Exercise - In the listing that follows, find the lines with the string "allows" and report how many there are, without commentary.

(Beginning of Dataset extract)

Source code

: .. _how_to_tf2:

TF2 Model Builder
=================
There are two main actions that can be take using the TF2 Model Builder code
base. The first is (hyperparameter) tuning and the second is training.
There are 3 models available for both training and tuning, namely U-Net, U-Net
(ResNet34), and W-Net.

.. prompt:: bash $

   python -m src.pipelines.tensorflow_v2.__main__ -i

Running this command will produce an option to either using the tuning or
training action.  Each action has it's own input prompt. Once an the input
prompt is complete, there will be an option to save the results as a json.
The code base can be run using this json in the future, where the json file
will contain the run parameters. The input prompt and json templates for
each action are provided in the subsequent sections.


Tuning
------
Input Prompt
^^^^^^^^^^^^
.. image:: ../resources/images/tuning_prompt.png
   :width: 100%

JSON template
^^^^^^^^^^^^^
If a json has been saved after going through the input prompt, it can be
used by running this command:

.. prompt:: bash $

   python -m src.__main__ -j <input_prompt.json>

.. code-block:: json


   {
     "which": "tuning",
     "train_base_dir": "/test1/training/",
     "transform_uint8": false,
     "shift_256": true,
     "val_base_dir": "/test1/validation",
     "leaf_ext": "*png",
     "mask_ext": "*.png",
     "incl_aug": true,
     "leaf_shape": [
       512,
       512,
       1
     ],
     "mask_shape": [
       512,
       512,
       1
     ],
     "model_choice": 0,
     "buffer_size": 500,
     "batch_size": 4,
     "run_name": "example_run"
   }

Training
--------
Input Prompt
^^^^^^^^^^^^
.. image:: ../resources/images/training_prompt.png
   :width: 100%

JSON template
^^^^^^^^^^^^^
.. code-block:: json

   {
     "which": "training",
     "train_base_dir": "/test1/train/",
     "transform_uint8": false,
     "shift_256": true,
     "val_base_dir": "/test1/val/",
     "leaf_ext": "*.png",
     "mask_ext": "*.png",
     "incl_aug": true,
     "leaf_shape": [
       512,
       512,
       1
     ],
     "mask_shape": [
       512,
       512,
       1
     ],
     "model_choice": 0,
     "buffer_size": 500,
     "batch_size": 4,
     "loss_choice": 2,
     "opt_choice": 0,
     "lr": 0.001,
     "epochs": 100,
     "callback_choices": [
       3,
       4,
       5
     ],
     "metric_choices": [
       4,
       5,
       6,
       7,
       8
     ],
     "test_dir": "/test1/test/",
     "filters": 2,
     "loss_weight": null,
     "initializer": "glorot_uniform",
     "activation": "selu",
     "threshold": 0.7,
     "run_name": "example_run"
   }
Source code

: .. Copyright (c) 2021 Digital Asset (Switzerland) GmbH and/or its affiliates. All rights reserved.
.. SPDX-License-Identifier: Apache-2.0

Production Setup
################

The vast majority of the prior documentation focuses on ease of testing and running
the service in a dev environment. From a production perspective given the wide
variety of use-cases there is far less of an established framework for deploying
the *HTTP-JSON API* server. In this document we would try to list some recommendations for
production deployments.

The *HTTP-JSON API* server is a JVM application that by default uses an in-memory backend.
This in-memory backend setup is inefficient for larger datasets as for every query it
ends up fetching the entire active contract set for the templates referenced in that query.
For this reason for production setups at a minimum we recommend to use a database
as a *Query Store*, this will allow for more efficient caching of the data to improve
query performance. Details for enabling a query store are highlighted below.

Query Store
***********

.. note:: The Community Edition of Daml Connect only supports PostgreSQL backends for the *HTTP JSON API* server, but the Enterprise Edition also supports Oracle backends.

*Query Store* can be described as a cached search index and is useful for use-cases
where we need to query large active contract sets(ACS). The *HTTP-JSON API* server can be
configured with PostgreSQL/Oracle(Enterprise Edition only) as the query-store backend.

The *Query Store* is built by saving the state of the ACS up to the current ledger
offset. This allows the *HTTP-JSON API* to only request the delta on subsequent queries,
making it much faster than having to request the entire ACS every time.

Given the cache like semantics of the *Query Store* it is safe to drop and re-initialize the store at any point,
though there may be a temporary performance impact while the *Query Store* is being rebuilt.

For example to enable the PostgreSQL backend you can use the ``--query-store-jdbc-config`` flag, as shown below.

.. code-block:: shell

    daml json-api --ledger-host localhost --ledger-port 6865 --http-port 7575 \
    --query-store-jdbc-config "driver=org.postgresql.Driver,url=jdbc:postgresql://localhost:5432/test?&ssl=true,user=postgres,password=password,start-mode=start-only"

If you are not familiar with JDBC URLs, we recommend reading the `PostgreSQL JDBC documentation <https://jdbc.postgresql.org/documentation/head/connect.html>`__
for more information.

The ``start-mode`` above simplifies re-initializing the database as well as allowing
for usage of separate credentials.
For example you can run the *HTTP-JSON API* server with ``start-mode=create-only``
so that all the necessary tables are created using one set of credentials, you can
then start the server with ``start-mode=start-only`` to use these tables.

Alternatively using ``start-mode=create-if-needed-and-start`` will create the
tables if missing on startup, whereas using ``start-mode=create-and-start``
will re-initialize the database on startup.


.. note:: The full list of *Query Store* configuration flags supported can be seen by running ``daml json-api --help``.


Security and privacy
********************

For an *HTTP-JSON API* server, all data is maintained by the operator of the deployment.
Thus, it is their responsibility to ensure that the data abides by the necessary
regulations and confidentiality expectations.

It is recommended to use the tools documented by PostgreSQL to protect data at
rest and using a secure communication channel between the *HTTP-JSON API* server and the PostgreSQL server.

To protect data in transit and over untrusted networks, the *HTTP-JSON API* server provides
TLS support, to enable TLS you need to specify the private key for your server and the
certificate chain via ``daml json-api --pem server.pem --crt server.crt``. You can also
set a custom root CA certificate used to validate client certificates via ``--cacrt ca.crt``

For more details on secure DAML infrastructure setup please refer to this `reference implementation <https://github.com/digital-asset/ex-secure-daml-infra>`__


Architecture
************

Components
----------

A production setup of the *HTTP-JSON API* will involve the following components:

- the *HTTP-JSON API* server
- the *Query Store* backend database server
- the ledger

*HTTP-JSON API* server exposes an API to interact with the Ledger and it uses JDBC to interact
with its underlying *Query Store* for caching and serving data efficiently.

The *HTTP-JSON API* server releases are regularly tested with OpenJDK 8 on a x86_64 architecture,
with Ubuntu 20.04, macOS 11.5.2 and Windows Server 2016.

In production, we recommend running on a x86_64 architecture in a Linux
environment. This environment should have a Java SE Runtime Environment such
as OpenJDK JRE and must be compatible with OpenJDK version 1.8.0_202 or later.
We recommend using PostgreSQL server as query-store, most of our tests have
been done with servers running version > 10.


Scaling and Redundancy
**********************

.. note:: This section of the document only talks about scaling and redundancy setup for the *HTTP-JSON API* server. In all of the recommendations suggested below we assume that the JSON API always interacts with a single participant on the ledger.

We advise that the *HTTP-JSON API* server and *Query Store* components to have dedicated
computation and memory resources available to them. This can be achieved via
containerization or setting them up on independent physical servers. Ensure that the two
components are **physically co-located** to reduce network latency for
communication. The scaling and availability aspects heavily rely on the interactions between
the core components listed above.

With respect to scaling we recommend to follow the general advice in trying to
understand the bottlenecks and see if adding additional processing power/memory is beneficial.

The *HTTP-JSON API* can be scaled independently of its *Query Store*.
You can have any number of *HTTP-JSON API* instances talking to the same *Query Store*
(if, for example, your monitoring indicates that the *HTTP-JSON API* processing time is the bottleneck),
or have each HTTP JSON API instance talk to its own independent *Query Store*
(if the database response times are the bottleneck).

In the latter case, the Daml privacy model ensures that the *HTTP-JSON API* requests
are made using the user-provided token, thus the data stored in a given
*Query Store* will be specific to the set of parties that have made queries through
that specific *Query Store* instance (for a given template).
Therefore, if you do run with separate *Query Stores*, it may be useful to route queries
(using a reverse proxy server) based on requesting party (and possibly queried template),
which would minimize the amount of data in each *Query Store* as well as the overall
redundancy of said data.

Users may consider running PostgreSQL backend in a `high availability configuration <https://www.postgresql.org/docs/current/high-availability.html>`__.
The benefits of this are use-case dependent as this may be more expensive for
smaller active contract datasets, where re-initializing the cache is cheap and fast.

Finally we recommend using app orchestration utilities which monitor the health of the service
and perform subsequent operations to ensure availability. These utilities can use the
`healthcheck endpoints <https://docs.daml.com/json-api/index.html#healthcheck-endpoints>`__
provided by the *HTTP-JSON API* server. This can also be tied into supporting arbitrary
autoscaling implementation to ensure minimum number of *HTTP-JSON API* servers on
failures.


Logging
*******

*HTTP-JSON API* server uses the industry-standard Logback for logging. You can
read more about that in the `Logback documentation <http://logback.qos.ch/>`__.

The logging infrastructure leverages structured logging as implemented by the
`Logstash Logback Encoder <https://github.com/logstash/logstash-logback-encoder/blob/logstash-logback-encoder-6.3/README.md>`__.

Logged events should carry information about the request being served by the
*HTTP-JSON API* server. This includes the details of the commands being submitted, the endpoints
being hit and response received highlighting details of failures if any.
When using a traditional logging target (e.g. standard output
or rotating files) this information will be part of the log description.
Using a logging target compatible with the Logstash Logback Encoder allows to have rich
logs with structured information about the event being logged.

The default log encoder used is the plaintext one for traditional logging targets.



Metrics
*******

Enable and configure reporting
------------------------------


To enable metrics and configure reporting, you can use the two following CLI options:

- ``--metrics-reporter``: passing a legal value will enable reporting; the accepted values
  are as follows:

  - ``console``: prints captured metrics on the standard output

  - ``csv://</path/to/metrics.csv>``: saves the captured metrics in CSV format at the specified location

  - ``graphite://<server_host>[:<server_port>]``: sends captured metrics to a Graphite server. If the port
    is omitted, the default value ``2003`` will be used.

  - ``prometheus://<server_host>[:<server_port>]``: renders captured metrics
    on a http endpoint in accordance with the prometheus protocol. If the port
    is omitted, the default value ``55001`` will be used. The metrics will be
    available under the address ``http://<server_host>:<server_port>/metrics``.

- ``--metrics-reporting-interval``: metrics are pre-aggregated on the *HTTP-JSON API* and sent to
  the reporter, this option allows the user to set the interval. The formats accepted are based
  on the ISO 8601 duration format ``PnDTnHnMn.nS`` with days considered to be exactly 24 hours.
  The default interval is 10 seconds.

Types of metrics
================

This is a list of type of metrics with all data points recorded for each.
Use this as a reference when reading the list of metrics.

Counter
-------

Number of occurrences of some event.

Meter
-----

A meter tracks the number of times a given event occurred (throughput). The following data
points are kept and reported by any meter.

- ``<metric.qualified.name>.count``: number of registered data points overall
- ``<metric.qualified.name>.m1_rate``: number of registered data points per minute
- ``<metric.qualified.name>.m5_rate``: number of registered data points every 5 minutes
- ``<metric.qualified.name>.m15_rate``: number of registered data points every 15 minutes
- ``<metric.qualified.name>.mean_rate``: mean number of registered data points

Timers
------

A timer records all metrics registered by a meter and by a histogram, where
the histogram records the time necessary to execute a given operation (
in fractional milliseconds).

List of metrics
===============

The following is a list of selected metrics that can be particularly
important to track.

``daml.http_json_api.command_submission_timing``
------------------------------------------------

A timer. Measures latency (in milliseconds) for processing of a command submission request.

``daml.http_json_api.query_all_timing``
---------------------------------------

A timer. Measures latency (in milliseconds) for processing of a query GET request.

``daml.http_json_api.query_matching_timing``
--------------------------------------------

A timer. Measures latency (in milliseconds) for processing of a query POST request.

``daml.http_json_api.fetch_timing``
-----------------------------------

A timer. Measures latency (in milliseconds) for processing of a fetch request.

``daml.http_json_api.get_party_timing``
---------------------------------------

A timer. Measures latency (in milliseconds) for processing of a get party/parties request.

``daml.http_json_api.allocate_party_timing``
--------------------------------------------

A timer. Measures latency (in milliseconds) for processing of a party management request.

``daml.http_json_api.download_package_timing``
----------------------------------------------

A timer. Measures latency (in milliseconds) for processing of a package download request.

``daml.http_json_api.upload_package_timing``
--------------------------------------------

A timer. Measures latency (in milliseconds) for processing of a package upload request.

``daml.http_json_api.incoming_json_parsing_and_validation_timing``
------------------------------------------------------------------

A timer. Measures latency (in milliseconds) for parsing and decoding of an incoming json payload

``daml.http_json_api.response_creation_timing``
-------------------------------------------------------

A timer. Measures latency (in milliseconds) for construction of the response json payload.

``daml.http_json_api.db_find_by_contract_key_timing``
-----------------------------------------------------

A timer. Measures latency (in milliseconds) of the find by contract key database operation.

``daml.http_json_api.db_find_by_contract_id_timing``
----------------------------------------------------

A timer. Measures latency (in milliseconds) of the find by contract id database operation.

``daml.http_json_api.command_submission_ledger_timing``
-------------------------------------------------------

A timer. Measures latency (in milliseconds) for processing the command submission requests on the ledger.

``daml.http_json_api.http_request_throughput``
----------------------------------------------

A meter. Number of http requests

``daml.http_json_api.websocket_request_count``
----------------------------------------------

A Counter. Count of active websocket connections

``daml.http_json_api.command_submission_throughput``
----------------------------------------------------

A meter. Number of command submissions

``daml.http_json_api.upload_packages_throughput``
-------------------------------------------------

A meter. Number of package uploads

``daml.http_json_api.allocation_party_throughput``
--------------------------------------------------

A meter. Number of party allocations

(End of Dataset extract)

Task answer - 3